New Tribes Missions USA headquarters currently is held in a very historical building, and I thought it was worth sharing how cool it is. My mind automatically starts wanting to explore, so I'm thankful we began the trip off with a guided tour around the property and buildings.
The guest house was extremely comfortable, and the food provided was a huge blessing. They definitely know how to take care of guests. It felt more like a vacation at times rather than work.

This is off the back porch of the building, and you can see the water in the distance. Coming from Maine, the daily heat and was a bit of a shock 

Each day and each session had us digging into the Scriptures, which I love. I should later take time to post pictures of some of the required reading books that we read and looked at during some of the sessions. I am a natural student learner, and wish at times that my life could always be filled with learning sessions, Bible reading, and group conversations!

Did I mention yet how much I loved the setting and sunsets in Florida?


The fellowship at PFO was my favorite part. I cannot remember the last time I was surrounded by so many like-minded people. These two especially are right around my same age and pursuing the same exact things in life! There were 20 people in our group, and we bonded and took time to encourage each other way beyond my highest expectations. Unfortunately, I was the only one in the group headed to Mexico, but I can't wait to see these people again, even if its in heaven. 

Something else neat that was of personal enjoyment was the wildlife.

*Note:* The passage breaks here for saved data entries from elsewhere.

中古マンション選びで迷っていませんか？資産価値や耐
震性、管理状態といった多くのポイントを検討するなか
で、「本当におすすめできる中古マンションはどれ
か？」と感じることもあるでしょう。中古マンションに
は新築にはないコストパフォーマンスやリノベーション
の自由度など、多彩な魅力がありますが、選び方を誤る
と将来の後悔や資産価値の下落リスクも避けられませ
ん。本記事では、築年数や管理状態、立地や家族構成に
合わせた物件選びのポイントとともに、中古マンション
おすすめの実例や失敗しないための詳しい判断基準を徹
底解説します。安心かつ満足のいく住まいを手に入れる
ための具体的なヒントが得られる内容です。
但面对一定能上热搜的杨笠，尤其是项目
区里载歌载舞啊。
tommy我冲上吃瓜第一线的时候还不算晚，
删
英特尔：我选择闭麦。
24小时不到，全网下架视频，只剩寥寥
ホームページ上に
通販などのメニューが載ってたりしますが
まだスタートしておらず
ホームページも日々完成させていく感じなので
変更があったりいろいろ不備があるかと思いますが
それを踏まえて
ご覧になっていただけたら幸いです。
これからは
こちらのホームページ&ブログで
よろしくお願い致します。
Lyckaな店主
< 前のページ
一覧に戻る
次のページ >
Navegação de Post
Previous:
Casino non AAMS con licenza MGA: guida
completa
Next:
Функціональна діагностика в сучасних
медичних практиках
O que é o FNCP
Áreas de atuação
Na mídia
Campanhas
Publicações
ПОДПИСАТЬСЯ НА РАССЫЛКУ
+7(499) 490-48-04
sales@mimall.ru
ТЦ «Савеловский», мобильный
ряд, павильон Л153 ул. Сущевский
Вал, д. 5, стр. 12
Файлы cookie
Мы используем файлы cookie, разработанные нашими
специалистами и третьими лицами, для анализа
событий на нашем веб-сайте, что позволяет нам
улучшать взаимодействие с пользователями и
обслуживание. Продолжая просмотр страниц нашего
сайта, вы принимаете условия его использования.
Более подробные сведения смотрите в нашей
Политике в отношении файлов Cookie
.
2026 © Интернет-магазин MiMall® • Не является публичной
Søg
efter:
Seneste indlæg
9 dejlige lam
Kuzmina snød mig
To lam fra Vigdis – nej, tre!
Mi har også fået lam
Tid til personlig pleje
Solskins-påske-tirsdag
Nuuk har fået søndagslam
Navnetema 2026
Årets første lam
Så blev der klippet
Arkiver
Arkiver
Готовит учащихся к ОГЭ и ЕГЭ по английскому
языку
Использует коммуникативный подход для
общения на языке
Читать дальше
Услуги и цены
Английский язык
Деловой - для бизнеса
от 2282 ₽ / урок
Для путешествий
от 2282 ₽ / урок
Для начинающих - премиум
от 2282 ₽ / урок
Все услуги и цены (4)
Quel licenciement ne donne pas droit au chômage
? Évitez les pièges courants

I'm always on the outlook for animals, and Florida and Maine have a vast difference in wildlife! I got to see a few alligators, which if you look carefully you will see one in this picture around 11 feet long. I also got to talk to some fisher men about what type of fish this area gets. The most exciting adventure was seeing a wild manatee, which is a first for me! I can't wait to find out what type of wildlife I'll be seeing in Mexico. 


I have to end with a final sunset picture.
Psalm 19:1, 14
"The heavens declare the glory of God, and the sky above proclaims His handiwork.
Let the words of my mouth and the meditation of my heart be acceptable in Your sight, oh Lord, my Rock and my Redeemer."